━━ Material shown ━━
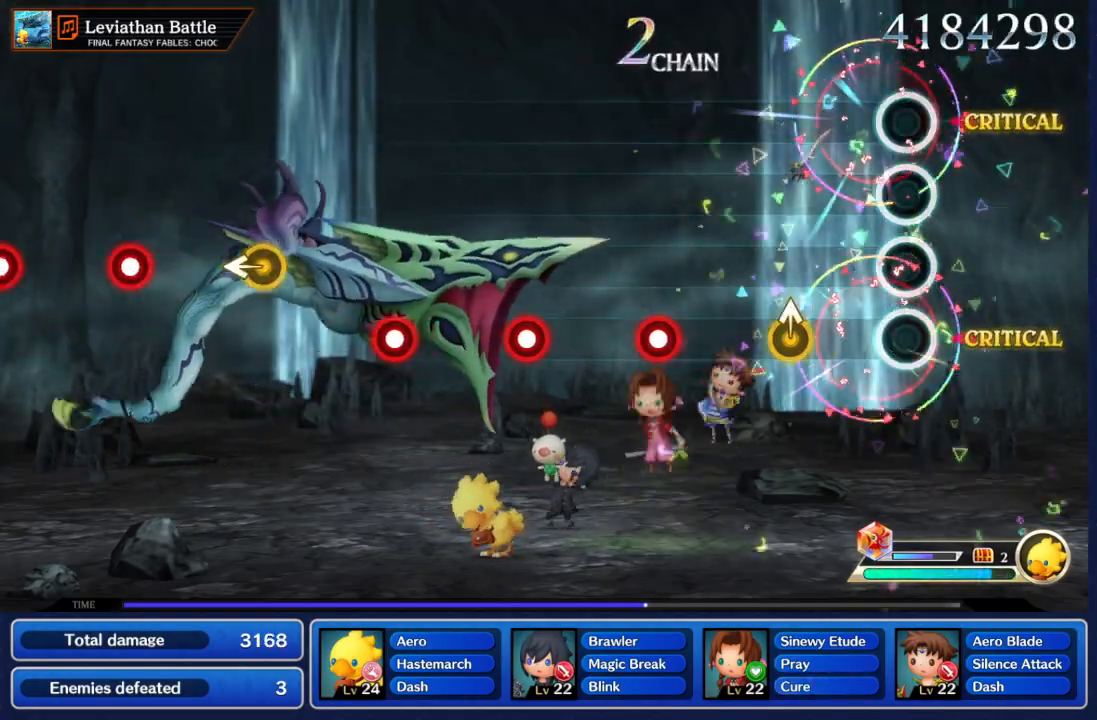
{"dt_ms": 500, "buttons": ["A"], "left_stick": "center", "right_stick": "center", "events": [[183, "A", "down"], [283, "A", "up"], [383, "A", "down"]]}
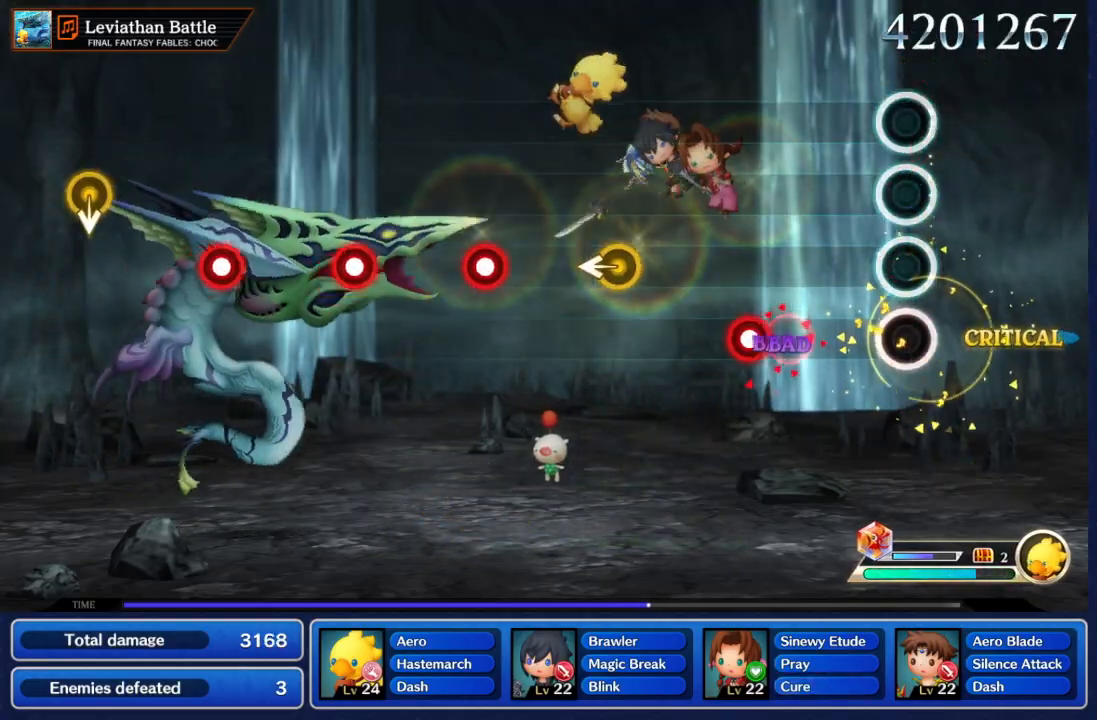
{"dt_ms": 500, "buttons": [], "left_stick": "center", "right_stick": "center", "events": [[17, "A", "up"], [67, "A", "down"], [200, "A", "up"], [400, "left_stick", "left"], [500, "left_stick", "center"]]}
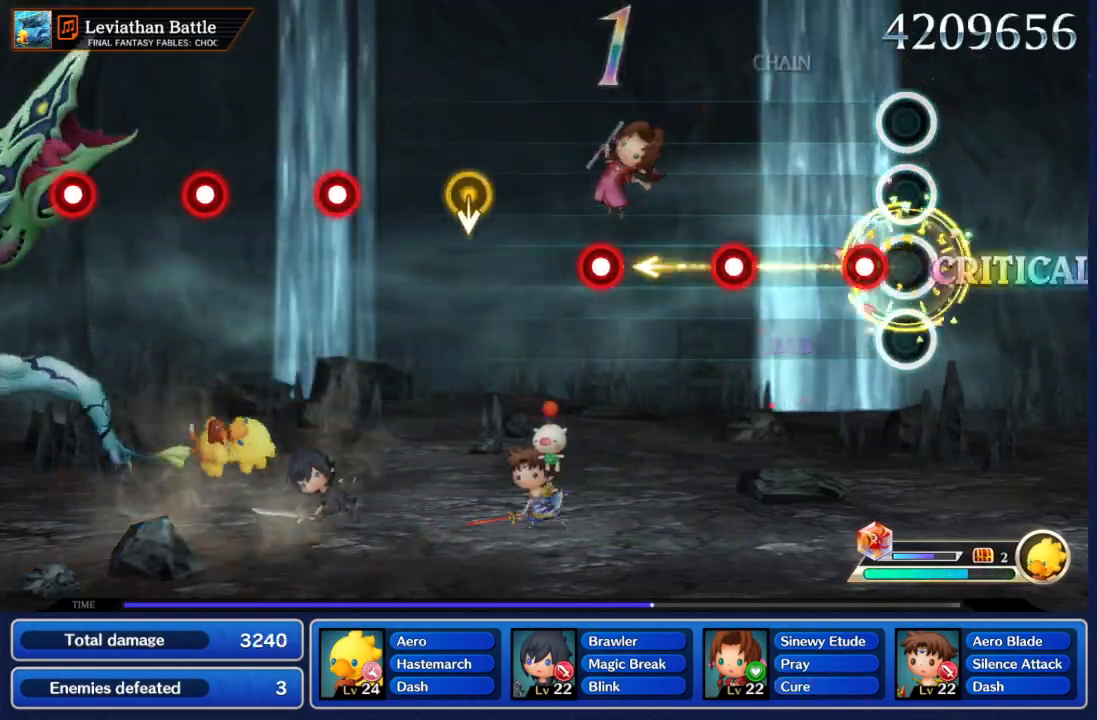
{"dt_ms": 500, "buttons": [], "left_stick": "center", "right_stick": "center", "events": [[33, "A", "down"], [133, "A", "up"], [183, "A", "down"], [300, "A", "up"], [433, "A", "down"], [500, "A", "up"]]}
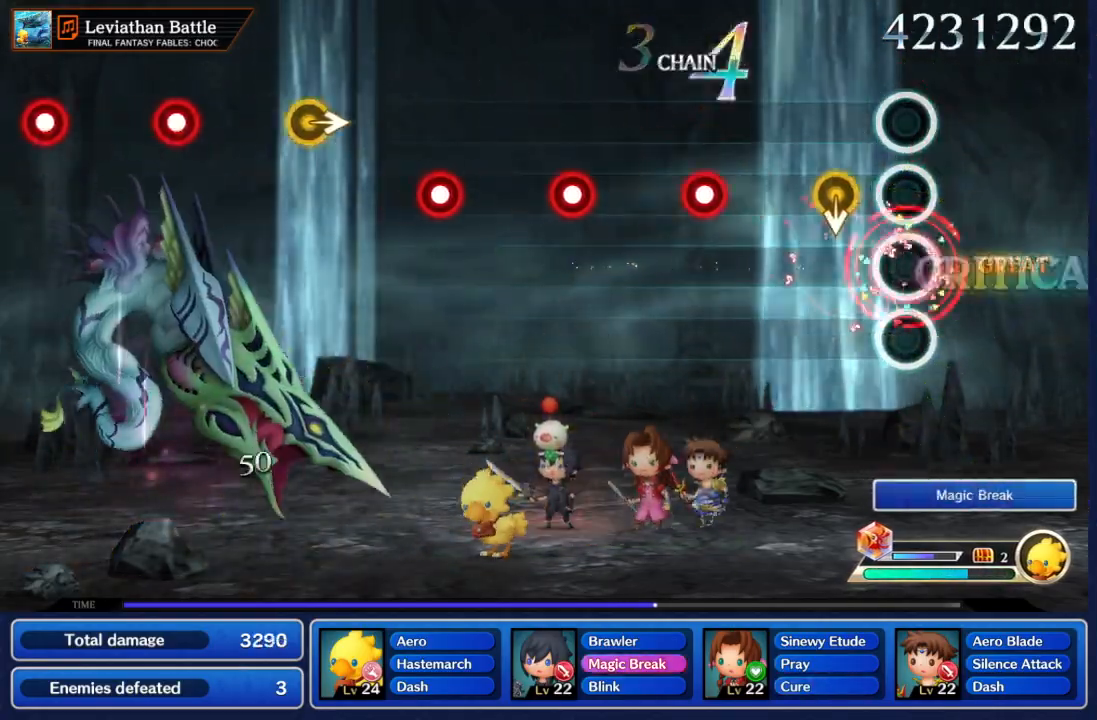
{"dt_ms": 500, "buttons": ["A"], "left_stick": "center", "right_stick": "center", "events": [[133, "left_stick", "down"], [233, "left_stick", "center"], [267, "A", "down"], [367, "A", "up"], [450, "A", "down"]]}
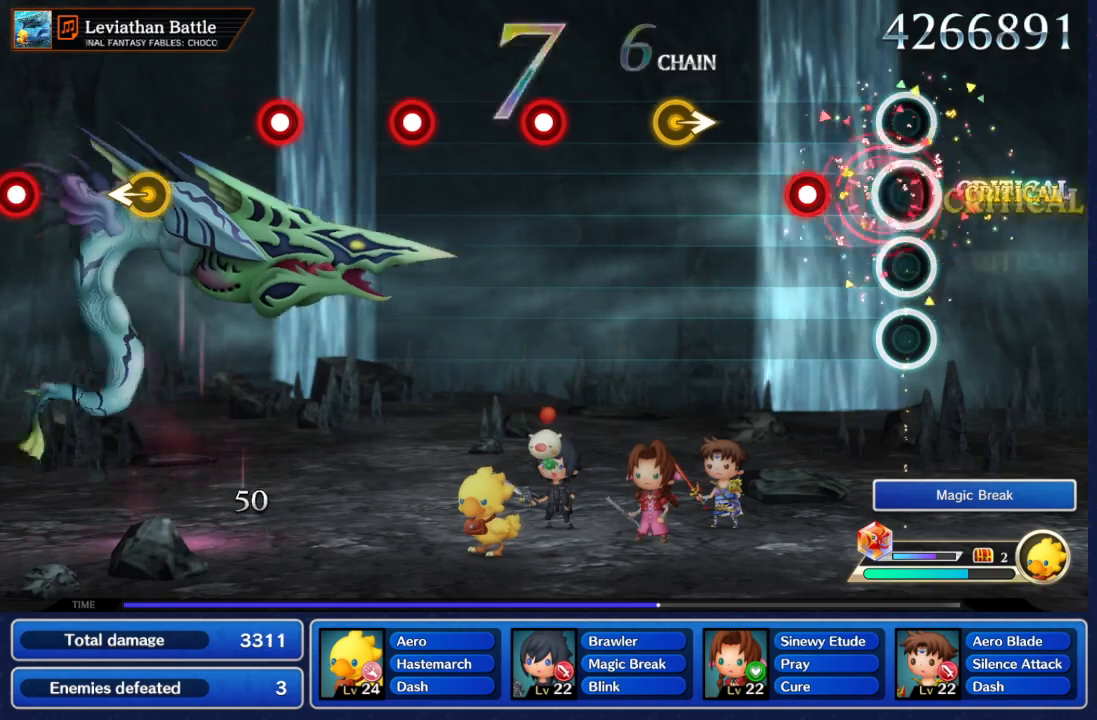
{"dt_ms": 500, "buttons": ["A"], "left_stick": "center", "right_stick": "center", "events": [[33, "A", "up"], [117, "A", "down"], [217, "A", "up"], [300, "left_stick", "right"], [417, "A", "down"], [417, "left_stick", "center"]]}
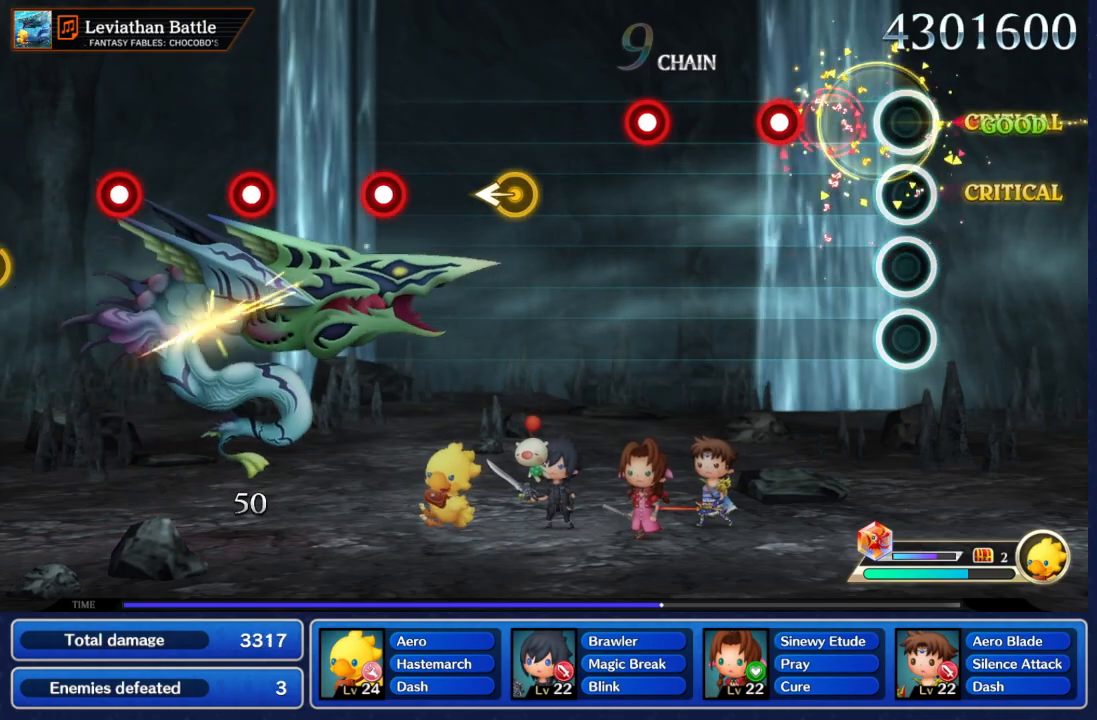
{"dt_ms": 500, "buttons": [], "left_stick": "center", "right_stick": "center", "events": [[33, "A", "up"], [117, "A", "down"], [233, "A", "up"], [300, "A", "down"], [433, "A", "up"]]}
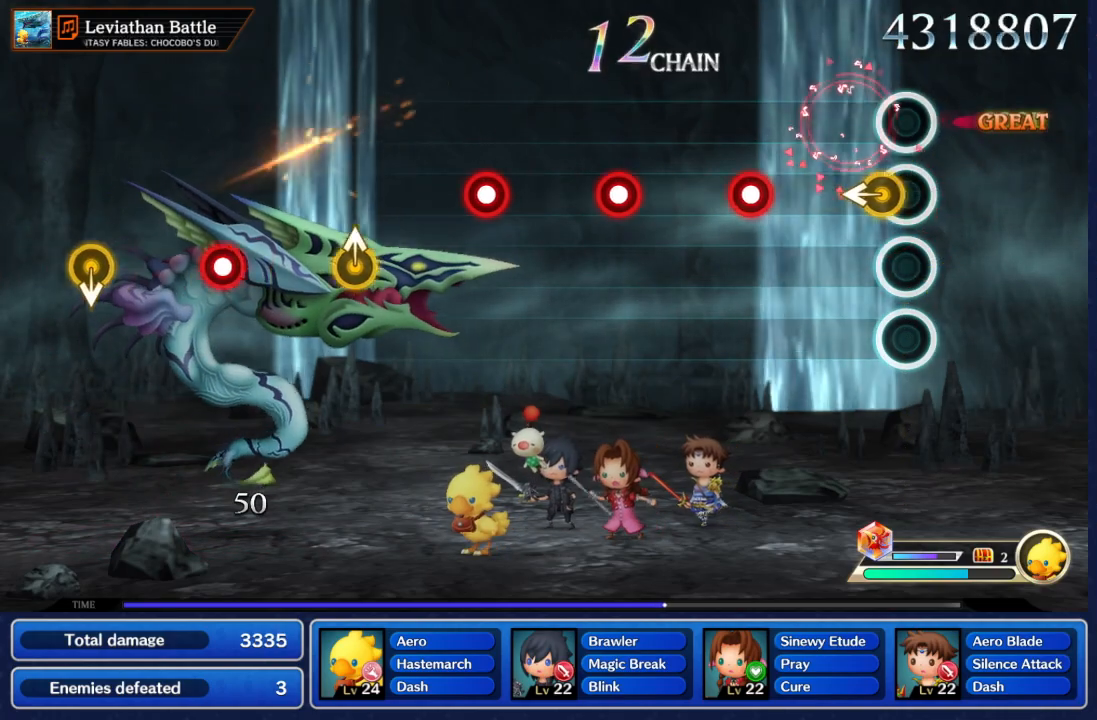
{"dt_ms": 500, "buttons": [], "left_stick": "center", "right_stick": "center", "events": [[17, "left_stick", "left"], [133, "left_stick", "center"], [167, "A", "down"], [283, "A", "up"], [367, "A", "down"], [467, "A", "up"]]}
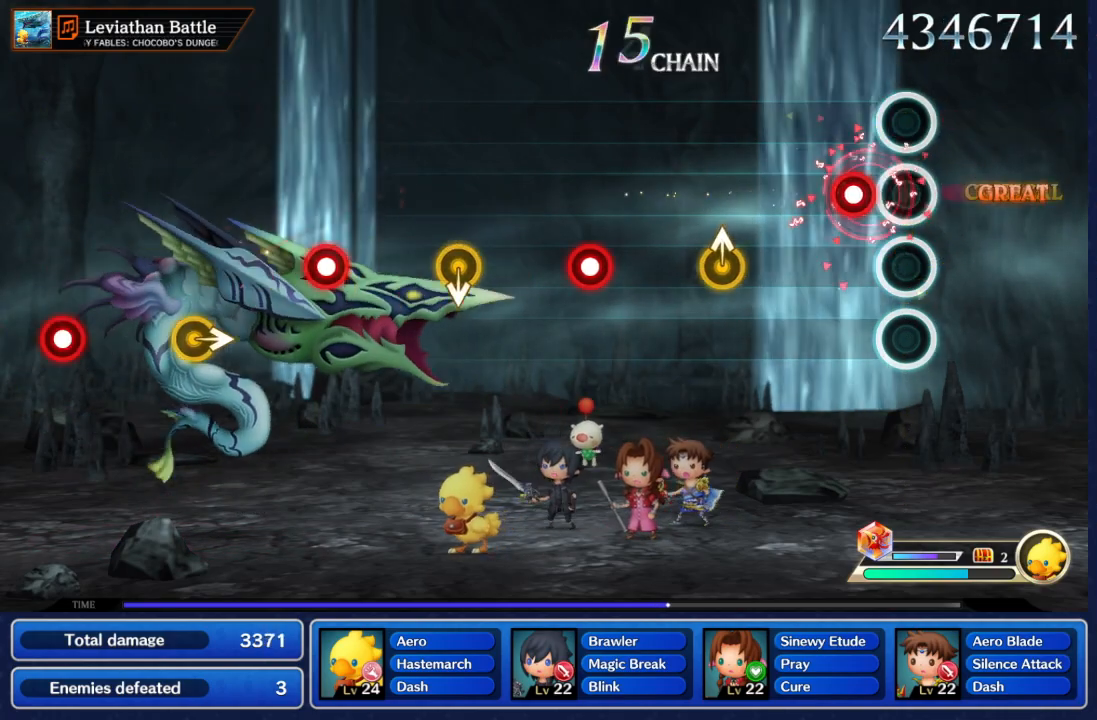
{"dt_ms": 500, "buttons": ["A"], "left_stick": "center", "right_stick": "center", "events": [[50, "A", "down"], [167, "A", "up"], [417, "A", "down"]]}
━━━
» Exercise directions
Write down all the entries exactly, but not the pictures they hold.

» Task result
{"dt_ms": 500, "buttons": ["A"], "left_stick": "center", "right_stick": "center", "events": [[183, "A", "down"], [283, "A", "up"], [383, "A", "down"]]}
{"dt_ms": 500, "buttons": [], "left_stick": "center", "right_stick": "center", "events": [[17, "A", "up"], [67, "A", "down"], [200, "A", "up"], [400, "left_stick", "left"], [500, "left_stick", "center"]]}
{"dt_ms": 500, "buttons": [], "left_stick": "center", "right_stick": "center", "events": [[33, "A", "down"], [133, "A", "up"], [183, "A", "down"], [300, "A", "up"], [433, "A", "down"], [500, "A", "up"]]}
{"dt_ms": 500, "buttons": ["A"], "left_stick": "center", "right_stick": "center", "events": [[133, "left_stick", "down"], [233, "left_stick", "center"], [267, "A", "down"], [367, "A", "up"], [450, "A", "down"]]}
{"dt_ms": 500, "buttons": ["A"], "left_stick": "center", "right_stick": "center", "events": [[33, "A", "up"], [117, "A", "down"], [217, "A", "up"], [300, "left_stick", "right"], [417, "A", "down"], [417, "left_stick", "center"]]}
{"dt_ms": 500, "buttons": [], "left_stick": "center", "right_stick": "center", "events": [[33, "A", "up"], [117, "A", "down"], [233, "A", "up"], [300, "A", "down"], [433, "A", "up"]]}
{"dt_ms": 500, "buttons": [], "left_stick": "center", "right_stick": "center", "events": [[17, "left_stick", "left"], [133, "left_stick", "center"], [167, "A", "down"], [283, "A", "up"], [367, "A", "down"], [467, "A", "up"]]}
{"dt_ms": 500, "buttons": ["A"], "left_stick": "center", "right_stick": "center", "events": [[50, "A", "down"], [167, "A", "up"], [417, "A", "down"]]}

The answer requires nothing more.